== Source text ==

Materials and Methods

Materials

Cold-pressed raw hemp seed oil (HSO) was happily provided by Midwest Hemp Technology from Kansas-grown hemp grains, extracted through CO2 processing. For the synthesis of the HSO-polyol, tetrafluoroboric acid (HBF4), Lewitt MP64, sodium sulfate, Amberlite IR 120 H, sodium chloride, methanol, hydrogen peroxide, acetic acid, and toluene were bought from Fisher Scientific, USA. Dibutyltin dilaurate (DBTDL) and 1,4-diazabicyclo [2.2.2] octane (DABCO) catalysts were acquired from Air Products (Allentown, PA, USA) for rigid foam preparation. Tegostab B-8404 (silicon surfactant) was obtained from Evonik (Parsippany, NJ, USA). Jeffol SG-522 and Rubinate M isocyanate were procured from Huntsman, Woodlands, USA. Dimethyl methyl phosphate (DMMP), triethyl phosphate (TEP), and expandable graphite (EG) as flame retardants were supplied by Sigma-Aldrich, USA. Deionized water used as blowing agents was obtained from Pittsburg Neighborhood Walmart.

Synthesis of Epoxidized Hempseed Oil (EHSO)

In this reaction, cold-pressed filtered HSO, toluene, and Amberlite resin were mechanically stirred in a 1000 ml three-necked round-bottom flask attached with a thermometer and a reflux condenser placed in a water bath following previously adopted routes [32]. The flasks were filled with a stoichiometric amount of HSO oil and Amberlite IR 120 H catalyst (15% by weight of oil), and the bath temperature was then adjusted to 65 °C. Then, acetic acid and hydrogen peroxide (0.5:1.5 molar ratio to double bond) were added. After continuously stirring for 30 min, the temperature increased to 70 °C and stirred again for 7 h. Following a room-temperature cooling of the mixture, the resin was filtered. After that, the oil was washed with 10% brine solution and distilled under a reduced pressure rotary to remove excess toluene to get the epoxidized hemp seed oil (EHSO).

Synthesis of Hempseed Polyols (HSPO)

===
== Input data ==

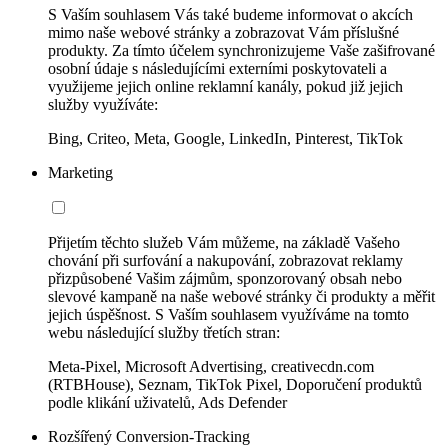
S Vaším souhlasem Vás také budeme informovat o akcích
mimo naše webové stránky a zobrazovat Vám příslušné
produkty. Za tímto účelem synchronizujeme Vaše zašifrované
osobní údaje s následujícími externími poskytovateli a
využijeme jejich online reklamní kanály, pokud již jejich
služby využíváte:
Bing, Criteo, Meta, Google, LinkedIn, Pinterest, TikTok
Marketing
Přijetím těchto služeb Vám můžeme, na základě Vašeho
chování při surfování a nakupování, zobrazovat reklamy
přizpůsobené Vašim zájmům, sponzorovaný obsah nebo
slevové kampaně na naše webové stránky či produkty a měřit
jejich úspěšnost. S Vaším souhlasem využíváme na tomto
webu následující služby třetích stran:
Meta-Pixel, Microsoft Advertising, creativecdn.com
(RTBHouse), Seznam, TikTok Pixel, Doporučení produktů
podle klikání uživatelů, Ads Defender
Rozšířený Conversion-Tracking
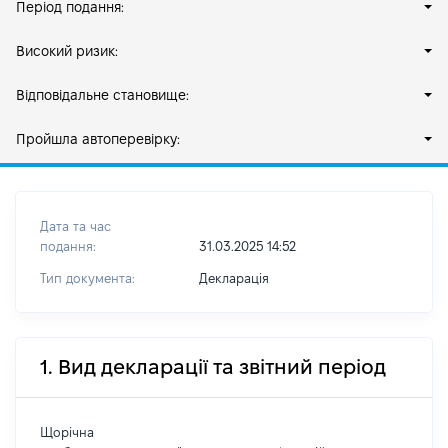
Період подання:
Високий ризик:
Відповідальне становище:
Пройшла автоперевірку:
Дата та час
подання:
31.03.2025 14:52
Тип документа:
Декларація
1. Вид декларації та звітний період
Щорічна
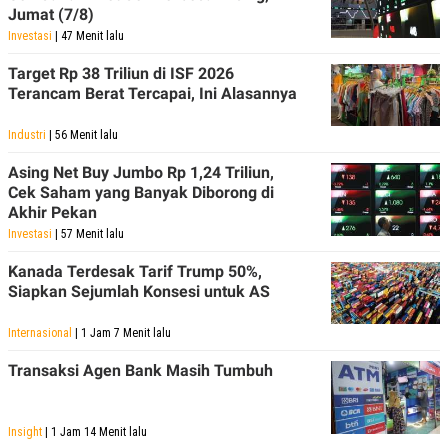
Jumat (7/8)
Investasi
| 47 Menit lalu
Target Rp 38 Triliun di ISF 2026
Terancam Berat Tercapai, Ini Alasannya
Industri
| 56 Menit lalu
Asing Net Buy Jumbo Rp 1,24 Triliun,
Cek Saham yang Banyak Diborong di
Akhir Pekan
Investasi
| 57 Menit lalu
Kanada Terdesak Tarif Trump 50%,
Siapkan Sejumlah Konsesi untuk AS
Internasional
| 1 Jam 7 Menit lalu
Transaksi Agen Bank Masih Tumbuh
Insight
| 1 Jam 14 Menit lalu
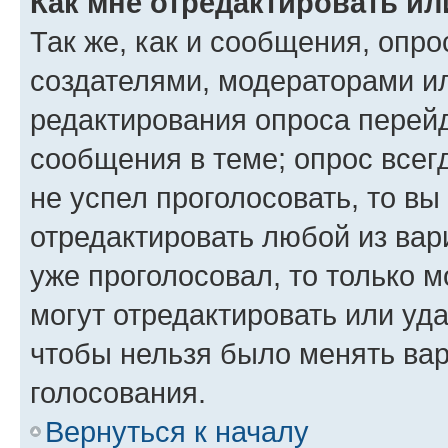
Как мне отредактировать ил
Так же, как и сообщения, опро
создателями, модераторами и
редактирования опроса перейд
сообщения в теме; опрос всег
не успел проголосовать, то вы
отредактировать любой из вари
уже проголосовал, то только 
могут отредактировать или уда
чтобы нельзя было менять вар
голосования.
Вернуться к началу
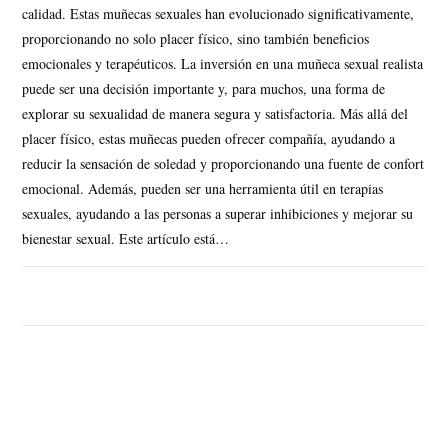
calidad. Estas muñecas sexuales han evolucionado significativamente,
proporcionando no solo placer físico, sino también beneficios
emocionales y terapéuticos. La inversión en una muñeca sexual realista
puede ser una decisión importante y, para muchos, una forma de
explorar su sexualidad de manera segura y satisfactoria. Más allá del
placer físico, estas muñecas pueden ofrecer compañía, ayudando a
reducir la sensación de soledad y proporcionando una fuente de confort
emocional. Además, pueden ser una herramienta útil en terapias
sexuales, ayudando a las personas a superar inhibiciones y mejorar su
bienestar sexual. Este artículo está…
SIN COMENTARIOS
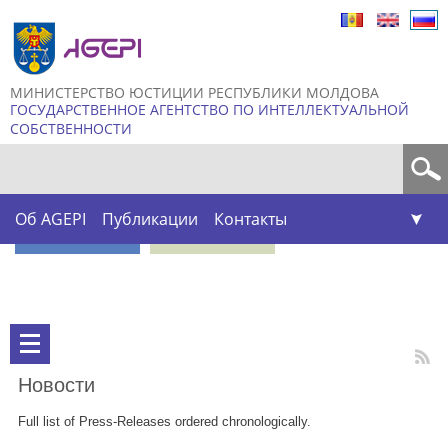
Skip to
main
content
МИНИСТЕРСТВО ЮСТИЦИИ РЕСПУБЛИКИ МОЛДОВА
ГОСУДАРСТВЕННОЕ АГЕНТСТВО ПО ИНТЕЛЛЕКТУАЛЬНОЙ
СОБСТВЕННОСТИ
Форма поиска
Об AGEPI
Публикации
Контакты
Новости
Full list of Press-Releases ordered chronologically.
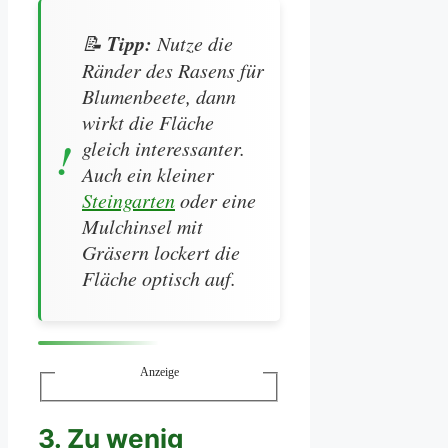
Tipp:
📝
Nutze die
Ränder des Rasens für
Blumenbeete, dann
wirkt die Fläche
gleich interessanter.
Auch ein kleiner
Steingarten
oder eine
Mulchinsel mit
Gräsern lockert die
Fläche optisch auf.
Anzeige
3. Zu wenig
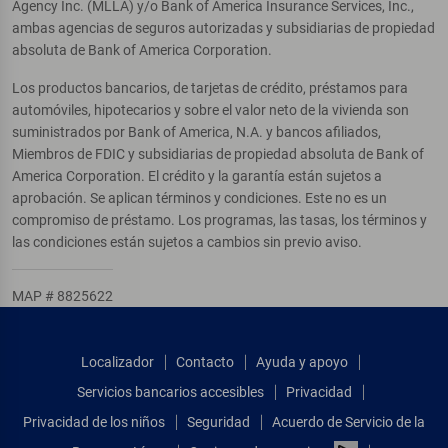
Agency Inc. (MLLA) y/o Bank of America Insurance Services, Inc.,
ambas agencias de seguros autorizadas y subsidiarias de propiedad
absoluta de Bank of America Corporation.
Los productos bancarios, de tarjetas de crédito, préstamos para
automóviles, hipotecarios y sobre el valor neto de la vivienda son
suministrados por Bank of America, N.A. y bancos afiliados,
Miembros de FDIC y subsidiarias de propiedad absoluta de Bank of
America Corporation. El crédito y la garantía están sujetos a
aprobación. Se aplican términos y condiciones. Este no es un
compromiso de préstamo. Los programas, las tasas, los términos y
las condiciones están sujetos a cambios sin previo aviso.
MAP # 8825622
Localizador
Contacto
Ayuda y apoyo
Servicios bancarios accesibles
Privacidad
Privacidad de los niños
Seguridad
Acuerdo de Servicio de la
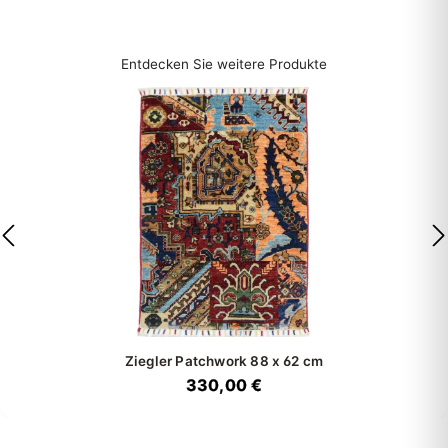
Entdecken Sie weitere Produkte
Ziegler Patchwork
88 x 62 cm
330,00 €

===
== Input data ==

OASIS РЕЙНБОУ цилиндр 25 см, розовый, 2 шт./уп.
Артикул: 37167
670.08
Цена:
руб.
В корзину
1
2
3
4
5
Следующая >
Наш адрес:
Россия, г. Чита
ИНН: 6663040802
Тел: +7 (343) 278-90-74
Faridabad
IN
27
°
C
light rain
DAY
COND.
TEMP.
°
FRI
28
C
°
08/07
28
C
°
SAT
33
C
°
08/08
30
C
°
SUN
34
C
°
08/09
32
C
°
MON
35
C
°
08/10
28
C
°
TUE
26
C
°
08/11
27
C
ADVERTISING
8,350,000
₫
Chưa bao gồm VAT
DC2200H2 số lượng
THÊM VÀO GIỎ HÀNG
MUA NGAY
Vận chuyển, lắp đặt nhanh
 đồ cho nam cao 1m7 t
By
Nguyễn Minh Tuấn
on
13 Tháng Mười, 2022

===
== Input data ==

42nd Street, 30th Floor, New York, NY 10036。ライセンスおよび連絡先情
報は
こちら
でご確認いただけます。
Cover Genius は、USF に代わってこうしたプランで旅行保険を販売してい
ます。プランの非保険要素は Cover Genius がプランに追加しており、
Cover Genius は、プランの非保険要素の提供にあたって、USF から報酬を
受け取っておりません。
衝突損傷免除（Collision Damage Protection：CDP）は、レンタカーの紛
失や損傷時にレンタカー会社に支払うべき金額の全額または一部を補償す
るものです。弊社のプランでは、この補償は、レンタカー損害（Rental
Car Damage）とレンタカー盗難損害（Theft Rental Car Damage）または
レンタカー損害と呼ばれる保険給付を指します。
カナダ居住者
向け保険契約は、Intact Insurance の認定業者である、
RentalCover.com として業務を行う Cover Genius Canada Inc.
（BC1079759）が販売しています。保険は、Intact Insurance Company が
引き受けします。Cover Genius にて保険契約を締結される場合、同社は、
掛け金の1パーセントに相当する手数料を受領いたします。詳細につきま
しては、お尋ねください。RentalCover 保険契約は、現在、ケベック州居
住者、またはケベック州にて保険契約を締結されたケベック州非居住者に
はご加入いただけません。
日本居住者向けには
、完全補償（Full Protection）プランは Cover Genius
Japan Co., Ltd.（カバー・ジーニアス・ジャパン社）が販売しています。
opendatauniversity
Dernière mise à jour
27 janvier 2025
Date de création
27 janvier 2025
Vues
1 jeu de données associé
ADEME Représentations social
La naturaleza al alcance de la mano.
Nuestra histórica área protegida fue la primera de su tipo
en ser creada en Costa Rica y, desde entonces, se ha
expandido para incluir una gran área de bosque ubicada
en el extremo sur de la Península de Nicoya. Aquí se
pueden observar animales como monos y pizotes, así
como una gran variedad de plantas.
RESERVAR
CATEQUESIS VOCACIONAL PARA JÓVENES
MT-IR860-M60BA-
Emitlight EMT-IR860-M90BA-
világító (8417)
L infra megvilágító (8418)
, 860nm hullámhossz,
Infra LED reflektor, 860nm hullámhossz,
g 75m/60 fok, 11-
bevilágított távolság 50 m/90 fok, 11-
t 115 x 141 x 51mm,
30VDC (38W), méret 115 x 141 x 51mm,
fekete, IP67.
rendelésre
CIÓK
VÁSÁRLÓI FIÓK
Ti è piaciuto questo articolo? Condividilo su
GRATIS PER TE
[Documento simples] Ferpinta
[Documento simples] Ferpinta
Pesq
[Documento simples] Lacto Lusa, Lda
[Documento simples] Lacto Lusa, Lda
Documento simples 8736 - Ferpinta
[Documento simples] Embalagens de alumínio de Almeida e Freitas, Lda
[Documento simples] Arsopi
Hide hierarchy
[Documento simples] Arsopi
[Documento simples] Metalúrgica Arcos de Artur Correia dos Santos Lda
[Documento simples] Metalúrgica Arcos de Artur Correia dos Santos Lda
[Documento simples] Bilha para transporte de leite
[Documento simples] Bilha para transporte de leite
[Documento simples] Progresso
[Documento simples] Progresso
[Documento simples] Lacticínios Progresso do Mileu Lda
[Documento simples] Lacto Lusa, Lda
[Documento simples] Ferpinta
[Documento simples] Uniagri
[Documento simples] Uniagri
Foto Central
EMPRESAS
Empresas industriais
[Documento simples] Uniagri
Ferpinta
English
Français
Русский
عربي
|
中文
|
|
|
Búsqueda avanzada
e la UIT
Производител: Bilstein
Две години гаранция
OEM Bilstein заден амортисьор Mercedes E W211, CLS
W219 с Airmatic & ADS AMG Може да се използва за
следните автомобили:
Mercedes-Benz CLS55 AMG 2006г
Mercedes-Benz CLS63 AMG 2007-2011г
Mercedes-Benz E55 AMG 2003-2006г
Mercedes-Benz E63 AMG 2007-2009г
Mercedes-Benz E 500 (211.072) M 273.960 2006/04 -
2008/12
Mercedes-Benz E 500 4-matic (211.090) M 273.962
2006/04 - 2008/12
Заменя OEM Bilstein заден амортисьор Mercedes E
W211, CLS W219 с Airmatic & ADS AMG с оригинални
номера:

===

◆ **Action item A**: In the hemp seed oil methods text, to what temperature was the water bath first adjusted during the epoxidation?
◆ **Action item B**: From the listing, return the lines unchanged, starting at the line containing "S Vaším souhlasem Vás" and ending at the line containing "14 Menit lalu". Leave the pictures out.

◆ **Your response A**: 65 °C

◆ **Your response B**:
S Vaším souhlasem Vás také budeme informovat o akcích
mimo naše webové stránky a zobrazovat Vám příslušné
produkty. Za tímto účelem synchronizujeme Vaše zašifrované
osobní údaje s následujícími externími poskytovateli a
využijeme jejich online reklamní kanály, pokud již jejich
služby využíváte:
Bing, Criteo, Meta, Google, LinkedIn, Pinterest, TikTok
Marketing
Přijetím těchto služeb Vám můžeme, na základě Vašeho
chování při surfování a nakupování, zobrazovat reklamy
přizpůsobené Vašim zájmům, sponzorovaný obsah nebo
slevové kampaně na naše webové stránky či produkty a měřit
jejich úspěšnost. S Vaším souhlasem využíváme na tomto
webu následující služby třetích stran:
Meta-Pixel, Microsoft Advertising, creativecdn.com
(RTBHouse), Seznam, TikTok Pixel, Doporučení produktů
podle klikání uživatelů, Ads Defender
Rozšířený Conversion-Tracking
Період подання:
Високий ризик:
Відповідальне становище:
Пройшла автоперевірку:
Дата та час
подання:
31.03.2025 14:52
Тип документа:
Декларація
1. Вид декларації та звітний період
Щорічна
Jumat (7/8)
Investasi
| 47 Menit lalu
Target Rp 38 Triliun di ISF 2026
Terancam Berat Tercapai, Ini Alasannya
Industri
| 56 Menit lalu
Asing Net Buy Jumbo Rp 1,24 Triliun,
Cek Saham yang Banyak Diborong di
Akhir Pekan
Investasi
| 57 Menit lalu
Kanada Terdesak Tarif Trump 50%,
Siapkan Sejumlah Konsesi untuk AS
Internasional
| 1 Jam 7 Menit lalu
Transaksi Agen Bank Masih Tumbuh
Insight
| 1 Jam 14 Menit lalu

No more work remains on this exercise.